What is required: With the line containing "punto de la fila." as the first line and the last line of the records as the final one, reproduce that range exactly.

[Records to process]

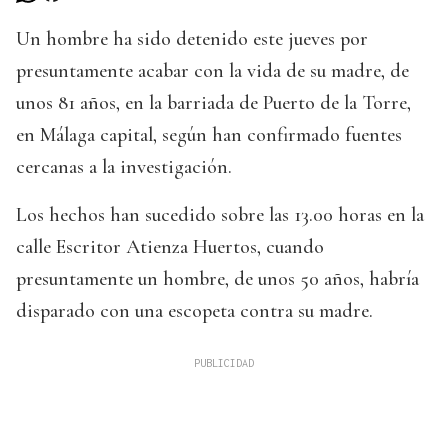
Un hombre ha sido detenido este jueves por
presuntamente acabar con la vida de su madre, de
unos 81 años, en la barriada de Puerto de la Torre,
en Málaga capital, según han confirmado fuentes
cercanas a la investigación.
Los hechos han sucedido sobre las 13.00 horas en la
calle Escritor Atienza Huertos, cuando
presuntamente un hombre, de unos 50 años, habría
disparado con una escopeta contra su madre.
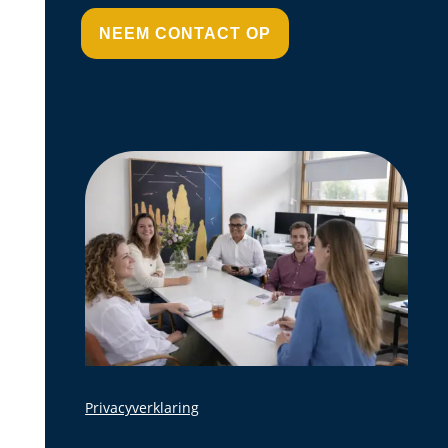
NEEM CONTACT OP
Privacyverklaring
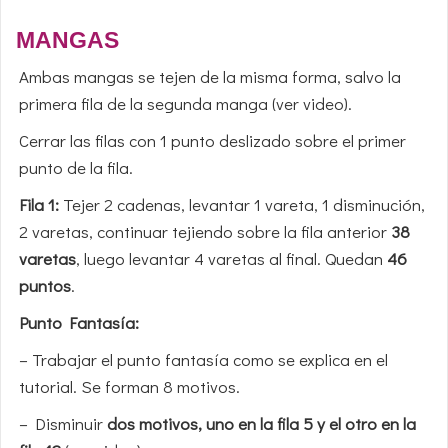
MANGAS
Ambas mangas se tejen de la misma forma, salvo la
primera fila de la segunda manga (ver video).
Cerrar las filas con 1 punto deslizado sobre el primer
punto de la fila.
Fila 1:
Tejer 2 cadenas, levantar 1 vareta, 1 disminución,
2 varetas, continuar tejiendo sobre la fila anterior
38
varetas
, luego levantar 4 varetas al final. Quedan
46
puntos
.
Punto Fantasía:
– Trabajar el punto fantasía como se explica en el
tutorial. Se forman 8 motivos.
– Disminuir
dos motivos, uno en la fila 5 y el otro en la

[/Records to process]

Solution for this exercise:
punto de la fila.
Fila 1:
Tejer 2 cadenas, levantar 1 vareta, 1 disminución,
2 varetas, continuar tejiendo sobre la fila anterior
38
varetas
, luego levantar 4 varetas al final. Quedan
46
puntos
.
Punto Fantasía:
– Trabajar el punto fantasía como se explica en el
tutorial. Se forman 8 motivos.
– Disminuir
dos motivos, uno en la fila 5 y el otro en la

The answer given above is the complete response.